朝一个方向指了指。
络腮胡看了眼他手指的方向,了然地点了下头,又道:“你等会儿。”
他说着也站起身,取下篝火上烤得滋滋冒油的羊肉,用刀割下几块好肉放在盘中,撒了搓盐,递给周荣:“喏,一起送去。”
周荣笑着拍了拍他的肩,接过盘子。
他一手端肉一手拎酒,穿过沿途的篝火和将士,来到了主将的营帐前。
帐帘垂落,账内透着光。周荣压低声儿问帐前值守的士兵:“将军在里面吧?”
年轻的士兵回道:“在。”
周荣点头,伸脚踢开帐帘一角,就要钻进去,不料却被士兵伸手拦了下来。
周荣一愣:“怎么了,将军在忙?”
“不是。
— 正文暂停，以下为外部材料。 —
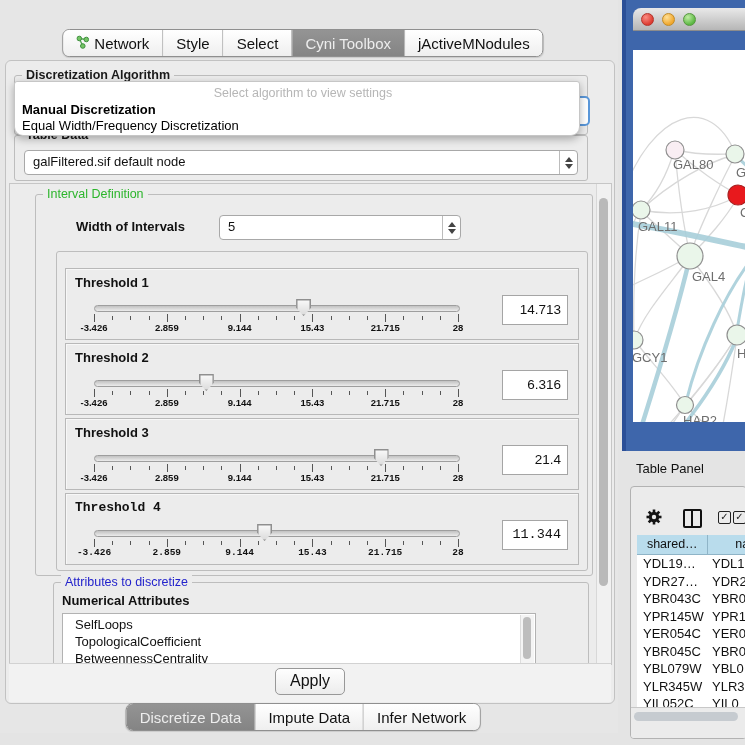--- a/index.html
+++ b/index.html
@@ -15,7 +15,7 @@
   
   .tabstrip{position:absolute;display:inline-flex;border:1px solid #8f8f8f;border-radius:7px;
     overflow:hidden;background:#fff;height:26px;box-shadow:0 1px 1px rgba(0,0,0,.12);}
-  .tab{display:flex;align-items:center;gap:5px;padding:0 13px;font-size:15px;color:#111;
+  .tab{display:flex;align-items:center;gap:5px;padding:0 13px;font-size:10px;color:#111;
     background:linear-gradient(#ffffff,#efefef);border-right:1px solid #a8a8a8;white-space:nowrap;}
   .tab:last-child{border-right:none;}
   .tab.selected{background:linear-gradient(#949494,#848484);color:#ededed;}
”年轻的士兵道:“周将军,医官也在,可能不太方便。”
周荣浑不在意:“在就在呗,都是大男人,有什么不方便。露个腰露个腿,还看不得了。”
他说着,屈肘顶开帘帐。
帐中光亮透出来,照在他脚下,周荣还没来得及往里踏一步,就听得一个老头的声音从里面传了出来:“我说过别让人搅扰我给大将军看病,耳聋了吗?”
这声音听着老,但中气十足,带着股不耐烦的火气。
周荣一听,刚抬起来的脚跟被刺了似的,立马收了回来。
他小声同方才提醒他的士兵道:“你怎么不告诉我常先生也在?”
年轻的士兵看着他,无辜道:“属下说了啊,医官也在。”
周荣两只手都拿着东西,腾不出手,气得拿脚踹他:“营内医官百八十个,我怎么知道是哪个?”